*Problem details:* The records below hold a stretch from the line with "het Vaillant fonds, het" through the line with "wiederzuerkennen und statistische"; return exactly those lines, ends included, and nothing more.

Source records
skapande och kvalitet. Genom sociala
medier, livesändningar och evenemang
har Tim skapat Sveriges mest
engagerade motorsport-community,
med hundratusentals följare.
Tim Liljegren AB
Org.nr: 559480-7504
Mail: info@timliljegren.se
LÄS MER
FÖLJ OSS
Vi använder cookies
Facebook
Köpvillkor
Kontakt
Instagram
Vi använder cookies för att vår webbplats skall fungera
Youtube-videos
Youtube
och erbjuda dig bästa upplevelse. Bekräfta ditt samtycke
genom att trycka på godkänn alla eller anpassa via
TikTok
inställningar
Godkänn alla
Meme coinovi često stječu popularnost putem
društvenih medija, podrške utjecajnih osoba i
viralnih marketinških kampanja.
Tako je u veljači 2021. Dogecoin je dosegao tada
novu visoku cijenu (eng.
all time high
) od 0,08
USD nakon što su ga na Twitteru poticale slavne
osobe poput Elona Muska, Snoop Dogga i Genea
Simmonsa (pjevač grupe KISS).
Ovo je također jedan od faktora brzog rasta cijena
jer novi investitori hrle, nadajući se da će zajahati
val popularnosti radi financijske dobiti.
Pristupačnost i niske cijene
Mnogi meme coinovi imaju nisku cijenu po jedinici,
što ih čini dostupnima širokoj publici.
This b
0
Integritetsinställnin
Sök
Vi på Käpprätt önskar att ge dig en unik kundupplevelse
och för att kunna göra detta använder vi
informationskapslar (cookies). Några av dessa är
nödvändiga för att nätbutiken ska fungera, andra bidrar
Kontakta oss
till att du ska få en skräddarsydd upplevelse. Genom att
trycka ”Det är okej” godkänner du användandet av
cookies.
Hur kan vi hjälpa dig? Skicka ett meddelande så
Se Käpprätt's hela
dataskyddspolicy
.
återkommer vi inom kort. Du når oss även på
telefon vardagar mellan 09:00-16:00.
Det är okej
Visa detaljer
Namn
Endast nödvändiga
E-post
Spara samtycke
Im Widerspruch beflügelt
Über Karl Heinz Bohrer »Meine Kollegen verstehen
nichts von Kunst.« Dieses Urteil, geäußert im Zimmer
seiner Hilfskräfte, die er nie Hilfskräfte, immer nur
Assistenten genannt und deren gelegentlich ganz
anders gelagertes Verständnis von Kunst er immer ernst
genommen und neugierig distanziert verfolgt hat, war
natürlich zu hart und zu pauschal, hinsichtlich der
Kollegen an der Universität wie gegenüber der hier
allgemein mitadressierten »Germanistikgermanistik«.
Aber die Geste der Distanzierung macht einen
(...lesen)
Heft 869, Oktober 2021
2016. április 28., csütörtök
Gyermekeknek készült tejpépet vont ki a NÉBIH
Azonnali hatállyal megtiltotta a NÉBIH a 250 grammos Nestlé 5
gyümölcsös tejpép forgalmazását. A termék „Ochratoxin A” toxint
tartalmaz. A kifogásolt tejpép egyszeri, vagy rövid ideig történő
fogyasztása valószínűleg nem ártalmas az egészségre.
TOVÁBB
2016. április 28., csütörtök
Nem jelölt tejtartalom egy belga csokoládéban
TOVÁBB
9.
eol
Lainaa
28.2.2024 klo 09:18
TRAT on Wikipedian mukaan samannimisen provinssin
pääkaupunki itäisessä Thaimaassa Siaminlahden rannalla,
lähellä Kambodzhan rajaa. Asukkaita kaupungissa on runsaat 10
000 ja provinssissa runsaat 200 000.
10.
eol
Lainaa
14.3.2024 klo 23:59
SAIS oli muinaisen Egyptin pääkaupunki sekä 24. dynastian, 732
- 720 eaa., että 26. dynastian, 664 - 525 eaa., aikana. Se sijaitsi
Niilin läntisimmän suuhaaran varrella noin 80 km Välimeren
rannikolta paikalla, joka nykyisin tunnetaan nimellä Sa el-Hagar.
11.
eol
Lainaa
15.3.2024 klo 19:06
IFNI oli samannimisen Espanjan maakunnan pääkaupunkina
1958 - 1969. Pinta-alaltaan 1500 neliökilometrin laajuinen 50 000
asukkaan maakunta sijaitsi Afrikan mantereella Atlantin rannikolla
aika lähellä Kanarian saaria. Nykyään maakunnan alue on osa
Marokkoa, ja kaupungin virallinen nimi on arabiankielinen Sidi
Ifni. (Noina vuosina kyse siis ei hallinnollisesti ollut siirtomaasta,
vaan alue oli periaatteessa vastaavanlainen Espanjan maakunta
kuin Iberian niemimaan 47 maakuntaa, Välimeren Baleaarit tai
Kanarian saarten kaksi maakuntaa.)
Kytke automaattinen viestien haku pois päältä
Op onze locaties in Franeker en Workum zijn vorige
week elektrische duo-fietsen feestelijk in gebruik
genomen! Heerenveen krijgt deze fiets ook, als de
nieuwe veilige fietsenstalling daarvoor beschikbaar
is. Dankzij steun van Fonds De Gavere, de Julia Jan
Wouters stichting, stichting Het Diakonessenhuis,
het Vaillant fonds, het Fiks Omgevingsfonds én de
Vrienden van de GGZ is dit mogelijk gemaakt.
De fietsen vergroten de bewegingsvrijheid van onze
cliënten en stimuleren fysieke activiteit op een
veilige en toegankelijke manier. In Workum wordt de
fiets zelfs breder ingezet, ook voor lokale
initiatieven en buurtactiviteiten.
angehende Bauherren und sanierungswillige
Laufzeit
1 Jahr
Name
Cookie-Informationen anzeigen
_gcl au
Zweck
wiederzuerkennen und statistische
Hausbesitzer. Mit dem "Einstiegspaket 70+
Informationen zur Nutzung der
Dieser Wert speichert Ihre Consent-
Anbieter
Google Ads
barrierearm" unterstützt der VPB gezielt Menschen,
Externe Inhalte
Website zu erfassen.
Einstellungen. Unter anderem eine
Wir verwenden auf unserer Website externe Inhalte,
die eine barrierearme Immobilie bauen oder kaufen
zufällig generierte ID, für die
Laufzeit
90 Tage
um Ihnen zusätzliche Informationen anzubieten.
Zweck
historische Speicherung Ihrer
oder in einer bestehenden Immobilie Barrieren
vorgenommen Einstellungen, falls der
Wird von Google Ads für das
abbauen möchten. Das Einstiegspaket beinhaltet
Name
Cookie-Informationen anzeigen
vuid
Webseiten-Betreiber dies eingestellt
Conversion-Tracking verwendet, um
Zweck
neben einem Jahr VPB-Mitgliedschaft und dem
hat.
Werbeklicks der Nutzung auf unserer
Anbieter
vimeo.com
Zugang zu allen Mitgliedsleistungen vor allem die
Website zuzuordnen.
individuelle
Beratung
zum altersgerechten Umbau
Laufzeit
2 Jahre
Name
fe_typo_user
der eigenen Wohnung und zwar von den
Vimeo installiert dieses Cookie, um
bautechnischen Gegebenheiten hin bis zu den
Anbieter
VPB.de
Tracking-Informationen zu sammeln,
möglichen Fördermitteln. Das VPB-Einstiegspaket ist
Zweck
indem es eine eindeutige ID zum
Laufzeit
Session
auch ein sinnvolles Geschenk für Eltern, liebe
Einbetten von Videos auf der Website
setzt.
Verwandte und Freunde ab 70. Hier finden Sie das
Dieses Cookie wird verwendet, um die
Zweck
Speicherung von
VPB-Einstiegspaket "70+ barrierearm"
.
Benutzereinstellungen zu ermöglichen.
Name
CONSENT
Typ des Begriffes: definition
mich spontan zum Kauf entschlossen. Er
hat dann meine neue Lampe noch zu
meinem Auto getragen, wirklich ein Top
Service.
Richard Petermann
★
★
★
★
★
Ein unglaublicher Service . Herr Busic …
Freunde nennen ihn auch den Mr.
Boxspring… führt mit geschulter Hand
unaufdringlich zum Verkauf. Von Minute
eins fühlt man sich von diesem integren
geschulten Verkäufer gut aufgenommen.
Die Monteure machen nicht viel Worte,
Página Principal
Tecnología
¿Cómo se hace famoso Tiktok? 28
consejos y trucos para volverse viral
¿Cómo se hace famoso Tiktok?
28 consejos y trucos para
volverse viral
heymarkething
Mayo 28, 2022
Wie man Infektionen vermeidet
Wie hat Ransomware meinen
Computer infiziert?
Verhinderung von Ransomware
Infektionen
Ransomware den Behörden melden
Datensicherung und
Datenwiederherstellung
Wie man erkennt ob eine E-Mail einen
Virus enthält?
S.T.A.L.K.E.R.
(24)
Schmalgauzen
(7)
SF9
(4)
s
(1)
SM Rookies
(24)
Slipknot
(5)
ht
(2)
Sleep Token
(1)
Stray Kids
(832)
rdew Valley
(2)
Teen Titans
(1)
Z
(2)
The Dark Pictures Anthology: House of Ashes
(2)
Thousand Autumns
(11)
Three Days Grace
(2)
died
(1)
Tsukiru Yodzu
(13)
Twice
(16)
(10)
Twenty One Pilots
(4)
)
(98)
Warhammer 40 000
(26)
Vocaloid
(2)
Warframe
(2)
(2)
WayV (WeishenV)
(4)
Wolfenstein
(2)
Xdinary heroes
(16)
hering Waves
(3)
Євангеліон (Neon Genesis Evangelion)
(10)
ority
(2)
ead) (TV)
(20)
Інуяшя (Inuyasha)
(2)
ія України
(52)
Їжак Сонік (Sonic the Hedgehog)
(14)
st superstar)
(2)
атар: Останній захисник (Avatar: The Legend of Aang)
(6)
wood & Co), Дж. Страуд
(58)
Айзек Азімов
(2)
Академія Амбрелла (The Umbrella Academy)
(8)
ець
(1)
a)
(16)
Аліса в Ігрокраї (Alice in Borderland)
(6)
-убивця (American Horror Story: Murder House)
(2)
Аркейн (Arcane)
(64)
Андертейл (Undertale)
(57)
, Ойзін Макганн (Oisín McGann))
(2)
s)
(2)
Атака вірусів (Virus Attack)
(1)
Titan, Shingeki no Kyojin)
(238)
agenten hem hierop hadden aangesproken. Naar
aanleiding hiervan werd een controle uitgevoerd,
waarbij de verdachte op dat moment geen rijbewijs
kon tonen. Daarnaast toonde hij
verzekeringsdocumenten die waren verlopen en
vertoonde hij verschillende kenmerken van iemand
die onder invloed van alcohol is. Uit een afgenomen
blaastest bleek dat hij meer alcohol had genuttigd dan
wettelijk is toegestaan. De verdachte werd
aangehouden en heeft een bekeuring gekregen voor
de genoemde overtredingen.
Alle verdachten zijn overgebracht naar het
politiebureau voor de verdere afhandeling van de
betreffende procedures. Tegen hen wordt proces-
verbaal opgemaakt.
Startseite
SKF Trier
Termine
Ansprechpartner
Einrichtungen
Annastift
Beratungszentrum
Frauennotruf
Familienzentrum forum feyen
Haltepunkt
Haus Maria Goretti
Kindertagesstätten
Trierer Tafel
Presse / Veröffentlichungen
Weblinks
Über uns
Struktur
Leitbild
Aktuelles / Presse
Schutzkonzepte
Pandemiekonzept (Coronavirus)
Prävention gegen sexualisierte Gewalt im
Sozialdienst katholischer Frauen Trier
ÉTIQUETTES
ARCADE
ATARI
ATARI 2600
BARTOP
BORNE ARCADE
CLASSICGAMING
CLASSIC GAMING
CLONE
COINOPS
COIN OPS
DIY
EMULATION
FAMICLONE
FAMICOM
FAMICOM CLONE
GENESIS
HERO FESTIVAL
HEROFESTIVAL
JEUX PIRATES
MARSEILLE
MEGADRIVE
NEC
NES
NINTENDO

*Response below:*
het Vaillant fonds, het Fiks Omgevingsfonds én de
Vrienden van de GGZ is dit mogelijk gemaakt.
De fietsen vergroten de bewegingsvrijheid van onze
cliënten en stimuleren fysieke activiteit op een
veilige en toegankelijke manier. In Workum wordt de
fiets zelfs breder ingezet, ook voor lokale
initiatieven en buurtactiviteiten.
angehende Bauherren und sanierungswillige
Laufzeit
1 Jahr
Name
Cookie-Informationen anzeigen
_gcl au
Zweck
wiederzuerkennen und statistische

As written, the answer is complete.